InputStream != InputStream


Tough problem y’all! (Disclaimer I don’t have the solution yet but I gonna babble like I know what I’m talking about!) I got used to treating all InputStreams as equal. What I mean by that is I assumed that read() would return the same values when the streams are loaded with the same data. For example, take a File loaded with a Mobb Deep mp3. Stream that into an object. Why would continuing to read that be any different than if the same data were stored in a byte array wrapped by a ByteArrayInputStream? Why would either of these be any different than a CoyoteInputStream coming from a web post containing the exact same file? As it turns out I’ve hit a situation where there must be a difference. In my situation I take an input stream from an HTTP response and pass it into a custom object that interprets the response. When I do that my object reports corrupt data. If I take that same stream and copy it into a ByteArrayOutputStream then pass the toBytes() to a ByteArrayInputStream and drop it into my stream reader then the corruption goes away. Here’s kinda what it looks like.

//This doesn't work...
inputStream = getResponseFromPost("http://someserver/some.php", postData);
new MyStreamInterpreter().usingStream(inputStream).interpret(myCallback);

Vs.

//This does work...
inputStream = getResponseFromPost("http://someserver/some.php", postData);
ByteArrayOutputStream memory = new ByteArrayOutputStream();
transferStream(inputStream, memory);
new MyStreamInterpreter().usingStream(new ByteArrayInputStream(memory.toByteArray())).interpret(myCallback);

In case you’re wondering transferStream does a bytewise block copy from source input to destination output. I’m completely puzzled! I thought I’d write more but it’s the end of the day and I gotta bounce like a check written against an account where the owner just got two traffic tickets, a broken down car, a leaky toilet, and a hole in his ceiling. In short… I gotta go.

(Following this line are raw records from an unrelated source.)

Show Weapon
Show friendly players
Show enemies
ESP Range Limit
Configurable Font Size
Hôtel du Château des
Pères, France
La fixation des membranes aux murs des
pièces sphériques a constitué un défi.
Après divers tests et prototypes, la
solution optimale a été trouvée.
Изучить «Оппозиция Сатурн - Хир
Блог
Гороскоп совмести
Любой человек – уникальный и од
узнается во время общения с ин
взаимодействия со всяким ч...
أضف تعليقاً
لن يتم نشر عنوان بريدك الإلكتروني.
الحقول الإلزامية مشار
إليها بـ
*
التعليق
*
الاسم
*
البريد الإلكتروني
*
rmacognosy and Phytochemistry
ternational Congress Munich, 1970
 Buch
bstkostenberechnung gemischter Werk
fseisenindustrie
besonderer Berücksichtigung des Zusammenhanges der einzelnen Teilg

(In ghetto-slick speak “to bounce” is to make like a tree and gedouddahere! Or more professionally stated, to remove ones self from the current location and begin travel to an alternate location, most likely ones homestead.)

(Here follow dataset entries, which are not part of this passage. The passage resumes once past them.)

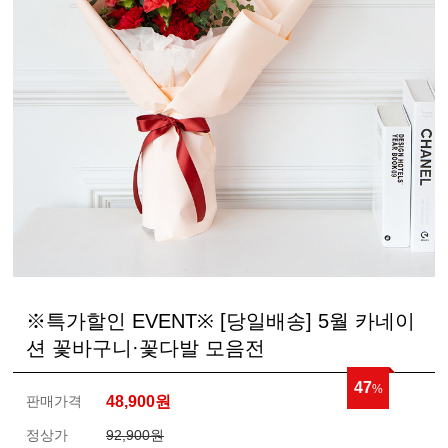
※특가할인 EVENT※ [당일배송] 5월 카네이
션 꽃바구니·꽃다발 모음전
47
%
판매가격
48,900
원
정상가
92,900원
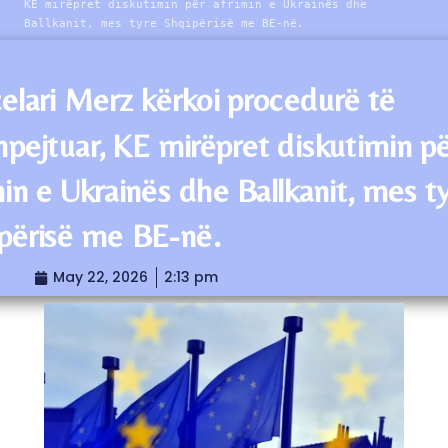
KE mirëpret diskutimin për afrimin e Ukrainës dhe
Ballkanit, mes tyre Shqipërisë me BE-në.
elari Merz kërkoi procedurë të
hpejtuar, KE mirëpret diskutimin p
min e Ukrainës dhe Ballkanit, mes t
përisë me BE-në.
May 22, 2026
2:13 pm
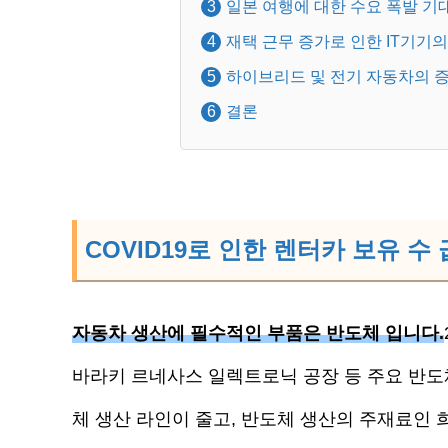
일본 여행에 대한 수요 폭발 기
재택 근무 증가로 인한 IT기기의
하이브리드 및 전기 자동차의 
결론
COVID19로 인한 렌터카 보유 수
자동차 생산에 필수적인 부품은 반도체 입니다.
바라키 르네사스 일렉트로닉 공장 등 주요 반도
체 생산 라인이 줄고, 반도체 생산의 주재료인 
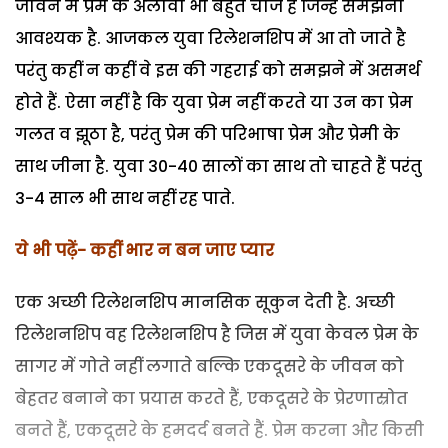
जीवन में प्रेम के अलावा भी बहुत चीजें हैं जिन्हें समझना
आवश्यक है. आजकल युवा रिलेशनशिप में आ तो जाते है
परंतु कहीं न कहीं वे इस की गहराई को समझने में असमर्थ
होते हैं. ऐसा नहीं है कि युवा प्रेम नहीं करते या उन का प्रेम
गलत व झूठा है, परंतु प्रेम की परिभाषा प्रेम और प्रेमी के
साथ जीना है. युवा 30-40 सालों का साथ तो चाहते हैं परंतु
3-4 साल भी साथ नहीं रह पाते.
ये भी पढ़ें- कहीं भार न बन जाए प्यार
एक अच्छी रिलेशनशिप मानसिक सूकुन देती है. अच्छी
रिलेशनशिप वह रिलेशनशिप है जिस में युवा केवल प्रेम के
सागर में गोते नहीं लगाते बल्कि एकदूसरे के जीवन को
बेहतर बनाने का प्रयास करते हैं, एकदूसरे के प्रेरणास्रोत
बनते हैं, एकदूसरे के हमदर्द बनते हैं. प्रेम करना और किसी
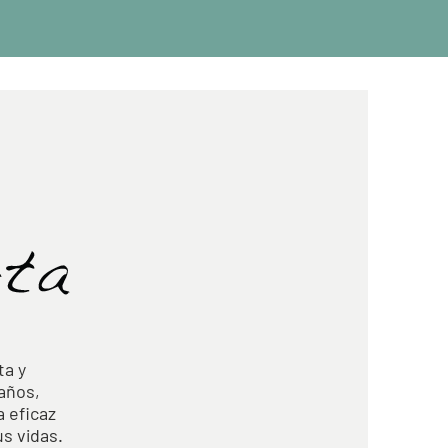
ta y
 años,
a eficaz
us vidas.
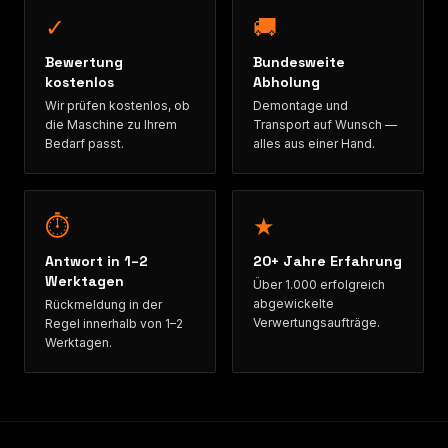
✓
🚚
Bewertung
Bundesweite
kostenlos
Abholung
Wir prüfen kostenlos, ob
Demontage und
die Maschine zu Ihrem
Transport auf Wunsch —
Bedarf passt.
alles aus einer Hand.
⏱
★
Antwort in 1–2
20+ Jahre Erfahrung
Werktagen
Über 1.000 erfolgreich
abgewickelte
Rückmeldung in der
Verwertungsaufträge.
Regel innerhalb von 1–2
Werktagen.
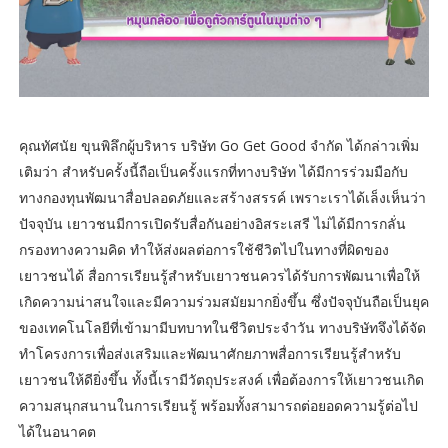
คุณทัศนัย ขุนพิลึกผู้บริหาร บริษัท Go Get Good จำกัด ได้กล่าวเพิ่ม
เติมว่า สำหรับครั้งนี้ถือเป็นครั้งแรกที่ทางบริษัท ได้มีการร่วมมือกับ
ทางกองทุนพัฒนาสื่อปลอดภัยและสร้างสรรค์ เพราะเราได้เล็งเห็นว่า
ปัจจุบัน เยาวชนมีการเปิดรับสื่อกันอย่างอิสระเสรี ไม่ได้มีการกลั่น
กรองทางความคิด ทำให้ส่งผลต่อการใช้ชีวิตไปในทางที่ผิดของ
เยาวชนได้ สื่อการเรียนรู้สำหรับเยาวชนควรได้รับการพัฒนาเพื่อให้
เกิดความน่าสนใจและมีความร่วมสมัยมากยิ่งขึ้น ซึ่งปัจจุบันถือเป็นยุค
ของเทคโนโลยีที่เข้ามามีบทบาทในชีวิตประจำวัน ทางบริษัทจึงได้จัด
ทำโครงการเพื่อส่งเสริมและพัฒนาศักยภาพสื่อการเรียนรู้สำหรับ
เยาวชนให้ดียิ่งขึ้น ทั้งนี้เรามีวัตถุประสงค์ เพื่อต้องการให้เยาวชนเกิด
ความสนุกสนานในการเรียนรู้ พร้อมทั้งสามารถต่อยอดความรู้ต่อไป
ได้ในอนาคต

4 thoughts on “InputStream != InputStream

  1. For the most part you can assume (and even replace with) getResponseFromPost() merely opens a URL connection retuning an image or some other multimedia file. The part that breaks is slurping the stream using block reads and passing those blocks into a callback. I’d like to post more of the code but the part where I believe the problem lies is considered company IP. I’m gonna try isolating it to a few lines of code which would likely reveal the problem making the exercise of discovery irrelevant. In short, I’m just venting about a problem that exists between two systems that I couldn’t solve or understand in the course of an 8 hour day of continuous interruptions.